HEAT WAVE DAY 4 | Meanwhile, City Council has plans that would allow the shelter to remain
UPDATE on July 29 at 3:50 p.m. | The Washington Department of Transportation issued a joint statement with the state Department of Commerce saying they will not comply with the city's order to remove Camp Hope's cooling shelter, saying, "Ultimately, the safety and well-being of people is our paramount concern." See their full statement here.
Mayor Nadine Woodward’s administration intends to force Camp Hope to dismantle its cooling shelter amid 104-degree weather days, according to a series of emails obtained by RANGE today, Thursday July 28.
The key email in the thread was sent just before noon today, and came from Interim City Attorney Lynden P. Smithson, wherein Smithson details a plan to tell the Washington State Department of Transportation (WSDOT) that the temporary cooling shelter is an illegal building and demand the agency remove it from their property by Monday, Aug. 1.
In the email, Smithson says the intent is to draft and send this letter to WSDOT today. By mid-afternoon, WSDOT eastern region administrator Mike Gribner confirmed that they’ve received this letter and plan to respond within a day or two. “We’re still contemplating how we’re going to respond,” he said.
Separately, members of city council, spearheaded by Council President Breean Beggs, have been in communication with WSDOT and local safety officials, including Spokane Fire Chief Brian Schaeffer, on the necessary steps required to allow the shelter to remain onsite and functional at Camp Hope.
The documents, and RANGE’s subsequent reporting, outline a fundamental disagreement between city administration and city council about how best to help not just the people at Camp Hope, but everyone affected by this heatwave.

Smithson’s email was sent to a large group of city leaders, including the Mayor’s cabinet, all city council members and their staff, Chief Shaeffer and Fire Marshal Lance Dahl.

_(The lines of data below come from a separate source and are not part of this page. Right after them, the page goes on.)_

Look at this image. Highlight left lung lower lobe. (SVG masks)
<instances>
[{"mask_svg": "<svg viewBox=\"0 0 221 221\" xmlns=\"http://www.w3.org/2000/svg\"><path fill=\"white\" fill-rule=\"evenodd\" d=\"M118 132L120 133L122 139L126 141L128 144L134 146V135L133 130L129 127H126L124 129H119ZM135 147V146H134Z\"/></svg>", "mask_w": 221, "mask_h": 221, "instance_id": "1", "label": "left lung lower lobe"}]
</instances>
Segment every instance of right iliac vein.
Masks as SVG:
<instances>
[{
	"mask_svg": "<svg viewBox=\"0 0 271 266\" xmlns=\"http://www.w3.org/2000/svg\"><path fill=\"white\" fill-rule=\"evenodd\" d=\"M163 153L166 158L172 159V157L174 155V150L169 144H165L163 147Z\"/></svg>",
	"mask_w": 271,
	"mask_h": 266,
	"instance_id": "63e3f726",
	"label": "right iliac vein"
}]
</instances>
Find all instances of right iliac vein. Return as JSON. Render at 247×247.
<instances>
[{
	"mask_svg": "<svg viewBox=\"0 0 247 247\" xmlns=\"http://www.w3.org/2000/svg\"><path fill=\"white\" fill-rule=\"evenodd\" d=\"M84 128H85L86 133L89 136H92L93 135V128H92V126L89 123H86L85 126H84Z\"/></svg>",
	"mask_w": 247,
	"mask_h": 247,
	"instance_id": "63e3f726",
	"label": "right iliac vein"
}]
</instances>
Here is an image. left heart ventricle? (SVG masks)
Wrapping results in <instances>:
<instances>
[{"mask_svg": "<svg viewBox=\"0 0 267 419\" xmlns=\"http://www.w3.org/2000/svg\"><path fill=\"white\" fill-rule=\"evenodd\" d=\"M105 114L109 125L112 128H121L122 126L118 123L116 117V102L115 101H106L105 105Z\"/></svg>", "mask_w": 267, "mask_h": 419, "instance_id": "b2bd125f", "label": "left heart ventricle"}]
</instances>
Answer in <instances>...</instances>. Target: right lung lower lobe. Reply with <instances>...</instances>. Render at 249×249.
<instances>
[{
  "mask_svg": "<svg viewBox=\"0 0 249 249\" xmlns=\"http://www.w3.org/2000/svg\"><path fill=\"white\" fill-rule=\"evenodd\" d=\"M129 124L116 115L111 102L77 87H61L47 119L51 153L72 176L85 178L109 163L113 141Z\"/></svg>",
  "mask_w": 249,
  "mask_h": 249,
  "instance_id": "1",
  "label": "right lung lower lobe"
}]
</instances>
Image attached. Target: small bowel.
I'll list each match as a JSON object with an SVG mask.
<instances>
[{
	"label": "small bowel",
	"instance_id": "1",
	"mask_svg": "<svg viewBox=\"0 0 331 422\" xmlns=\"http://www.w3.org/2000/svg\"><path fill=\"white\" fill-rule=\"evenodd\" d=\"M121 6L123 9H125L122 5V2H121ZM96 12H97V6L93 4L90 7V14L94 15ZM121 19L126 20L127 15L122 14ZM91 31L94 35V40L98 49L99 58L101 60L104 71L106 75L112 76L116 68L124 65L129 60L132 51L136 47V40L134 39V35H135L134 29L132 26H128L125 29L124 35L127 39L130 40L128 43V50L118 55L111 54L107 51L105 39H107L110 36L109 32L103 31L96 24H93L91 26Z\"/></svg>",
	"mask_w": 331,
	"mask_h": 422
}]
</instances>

In the email, Smithson outlines the administration’s position that the cooling shelter at Camp Hope is unpermitted and therefore illegal, and also not a part of the administration’s extreme heat plan, which currently extends the working hours of four local Spokane Public Library buildings to serve as cooling shelters.
The closest authorized shelter to Camp Hope is over a mile away, at the Liberty Park Library on Pittsburg St. That distance makes these locations practically useless for people at Camp Hope.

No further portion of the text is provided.